- Born: June 9, 1912 Ozarks in Arkansas
- Died: December 29, 2003 (aged 91)
- Known for: Author of "Not Just Trees" and her research in Saddleback Mountain
- Scientific career
- Fields: American Ecologist and Biologist

Notes
- Retired as Professor Emerita, which is an honorary title given to someone who retired, but can still keep her academic rank status

= Jane Claire Dirks-Edmunds =

American ecologist and biologist

Jane Claire Dirks-Edmunds (June 9, 1912 – December 29, 2003) was an American ecologist, biologist and author of Not Just Trees. She studied the Saddleback Mountain research site from 1935 to 1969.

==Early life==
Dirks-Edmunds was born in the Ozarks of Arkansas in 1912, the youngest of ten children. Her parents, Linda Gates and Peter B. Dirks traveled in 1924 to Puget Sound, Washington State, finally settling in the Umpqua Valley of Oregon. In the prologue of her book Not Just Trees: The Legacy of a Douglas-fir Forest, she notes an early love of the Northwest's forests; this admiration continued through her academic years. Dirks-Edmunds attended Linfield College from 1932 to 1937, where she received her B.S. in biology.

==Professional career==
After earning her Ph.D. at the University of Illinois, Dirks-Edmunds returned to Linfield College (now Linfield University) as an instructor of biology and assistant to the registrar: the first female Ph.D. hired by the institution. In 1944, she took a brief leave of absence from Linfield and spent three semesters at Whitworth College, serving as the head of the biology department. She returned to Linfield in 1946 and taught until her retirement in 1974 as professor emerita.

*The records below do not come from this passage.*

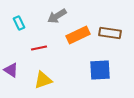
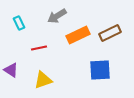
brown rectangle: rotated 35 degrees counterclockwise
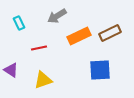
orange rectangle: moved 1 px right, 1 px down
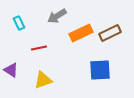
orange rectangle: moved 2 px right, 3 px up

Dirks-Edmunds traveled to study other biotic communities: the Sonoran Desert, in 1967 and later in 1972, and a brief sojourn to Lake Atitlan and Guatemala's tropical forest.

Dirks-Edmunds later earned the title of Professor Emeritus, which is a title given to someone who was able to retire typically from a faculty position and is able to continue using that title.

===Saddleback Research Site===

This mountain in Oregon state, Lincoln County (commonly confused with the Saddle Mountain of Astoria.) was a project of Dr. Macnab, Dirks-Edmunds' mentor at Linfield. This hectare plot lay in the Coastal Mountain range. They studied the numerous organisms in the soil of the Douglas-fir and Hemlock community, with Dirks-Edmunds remaining at the site after Macnab retired from field research.

As the entire region was being encroached by logging throughout the 1900s, Dirks-Edmunds traveled to the research site to find the site logged for a second time. The area never recovered as an active mature forest, and was subject to fires afterward.

==Authorship==
Her doctoral thesis, "A Comparison of the Biotic Communities of the Cedar-Hemlock and Oak-Hickory Associations," was published in Ecological Monographs for July, 1947. Dirks-Edmunds also worked with the Linfield Research Institute on various biological studies, including a published study on the Bronze Flea Beetle.

Following the death of her husband in 1983, Dirks-Edmunds revisited her Saddleback Mountain research and began to write Not Just Trees. Not Just Trees was published in 1999 and is an important text for the Northwest because it allows a glimpse into an ecological community of Saddleback mountain that no longer exists as a mature forest.

A member in the community of the First Baptist Church of McMinnville, she published a 125-year history, entitled Roots, Visions and Mission, published in 1992 at the request of the church's anniversary committee. She was also a contributor of short essays, poems, scientific papers and lectures.